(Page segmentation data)
----------
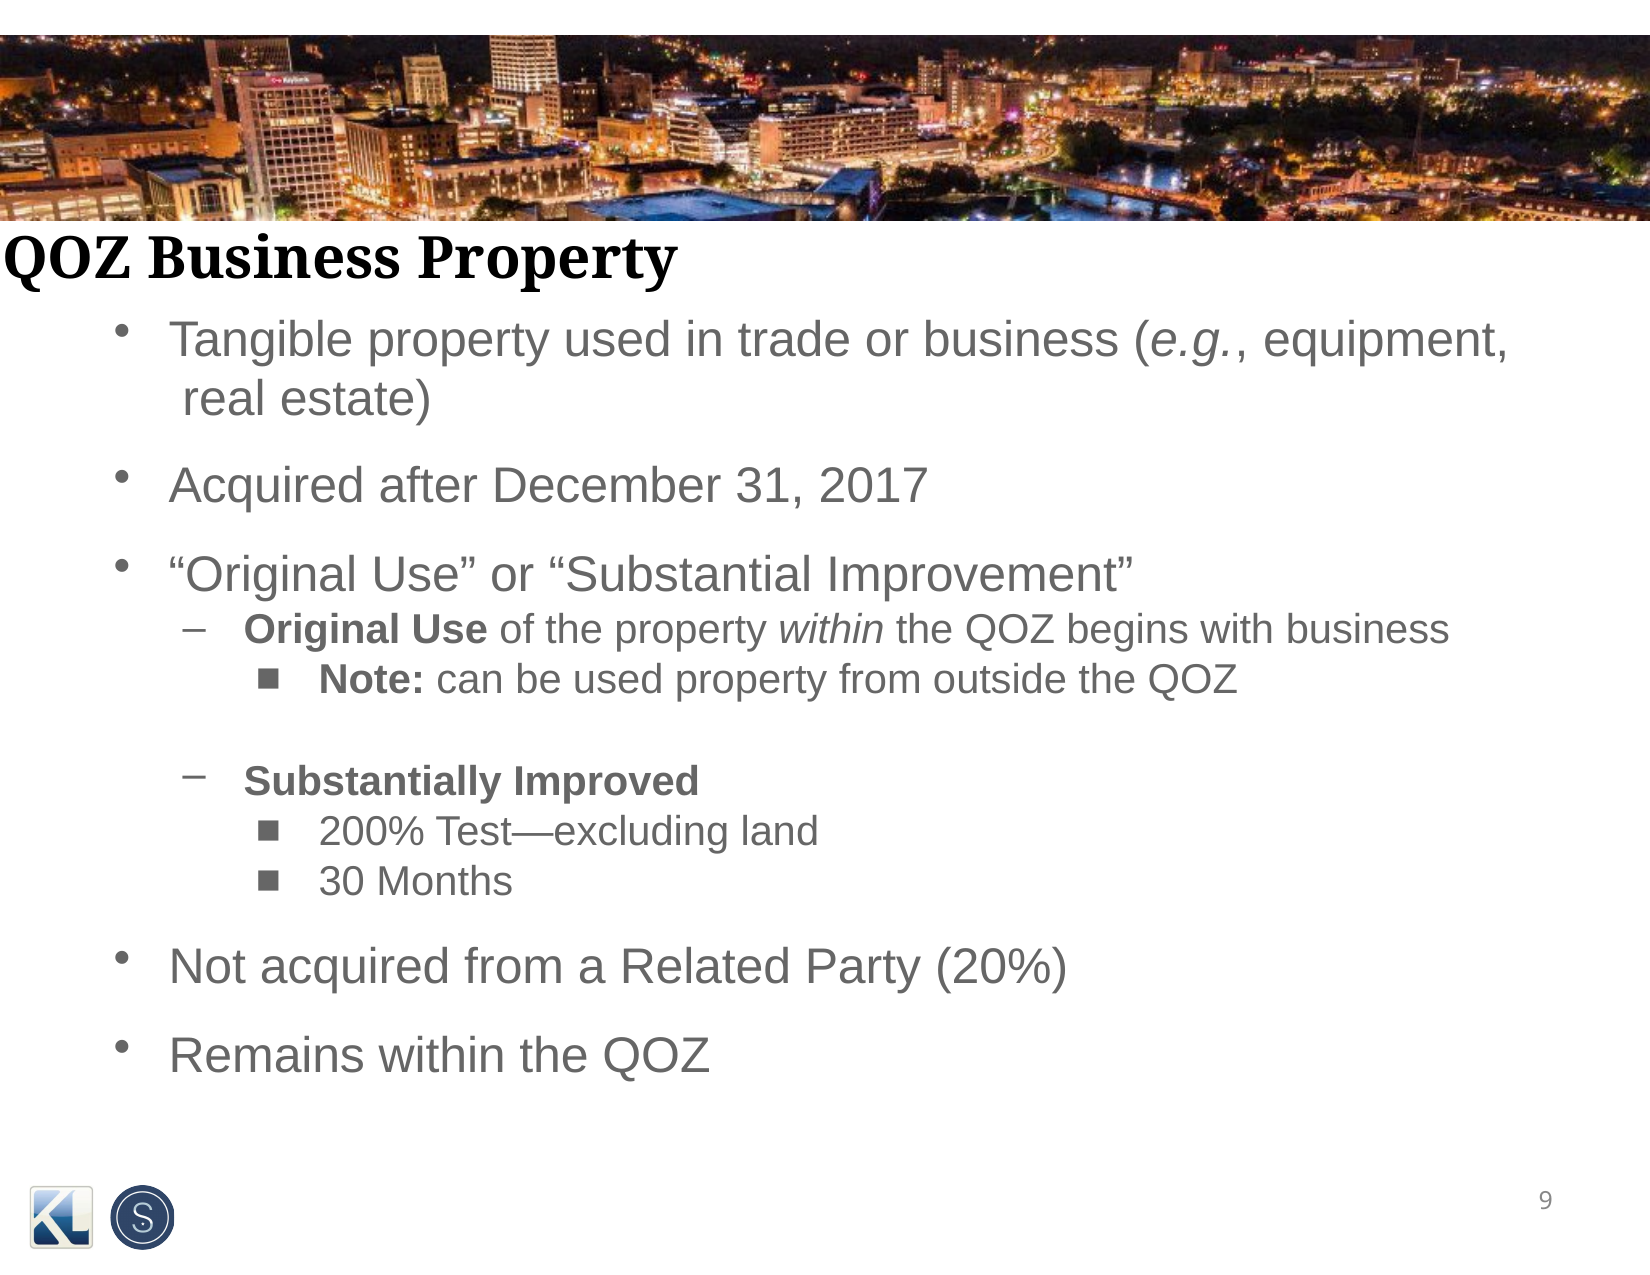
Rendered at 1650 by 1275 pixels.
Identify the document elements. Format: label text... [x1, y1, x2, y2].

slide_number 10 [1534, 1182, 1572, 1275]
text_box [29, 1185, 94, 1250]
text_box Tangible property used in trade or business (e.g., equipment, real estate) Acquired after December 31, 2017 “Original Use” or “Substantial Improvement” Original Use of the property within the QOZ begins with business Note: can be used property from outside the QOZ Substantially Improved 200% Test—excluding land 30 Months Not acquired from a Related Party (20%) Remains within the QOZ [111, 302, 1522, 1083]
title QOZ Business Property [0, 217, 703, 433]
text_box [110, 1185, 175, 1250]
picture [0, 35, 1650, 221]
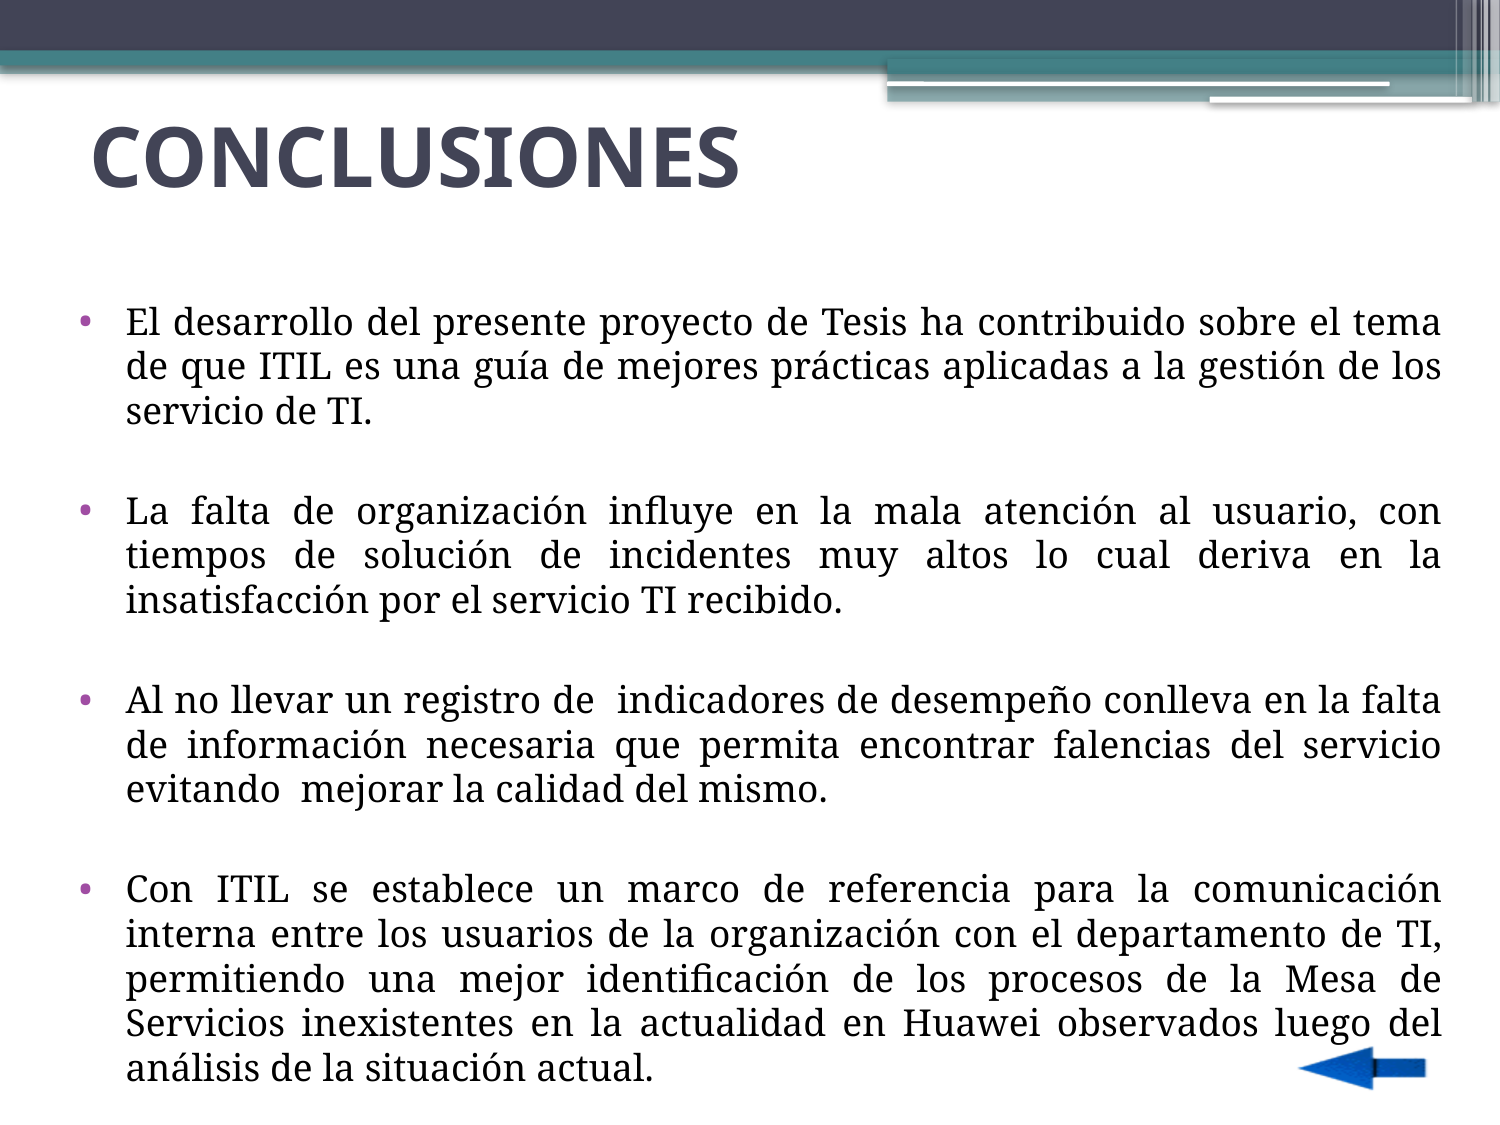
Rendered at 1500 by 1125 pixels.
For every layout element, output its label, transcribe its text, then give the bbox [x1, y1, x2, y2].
----------
[Work order] Only an exact copy of the records counts as an answer. Leave out the images.

[Output below]
Rendered at 1650 by 1275 pixels.
Identify the document elements. Format: label text... [x1, y1, x2, y2].

slide_number 10 [1534, 1182, 1572, 1275]
text_box [29, 1185, 94, 1250]
text_box Tangible property used in trade or business (e.g., equipment, real estate) Acquired after December 31, 2017 “Original Use” or “Substantial Improvement” Original Use of the property within the QOZ begins with business Note: can be used property from outside the QOZ Substantially Improved 200% Test—excluding land 30 Months Not acquired from a Related Party (20%) Remains within the QOZ [111, 302, 1522, 1083]
title QOZ Business Property [0, 217, 703, 433]
text_box [110, 1185, 175, 1250]
picture [0, 35, 1650, 221]
Rendered at 1500 by 1125 pixels.
For every layout element, output its label, transcribe its text, then give the bbox [x1, y1, x2, y2].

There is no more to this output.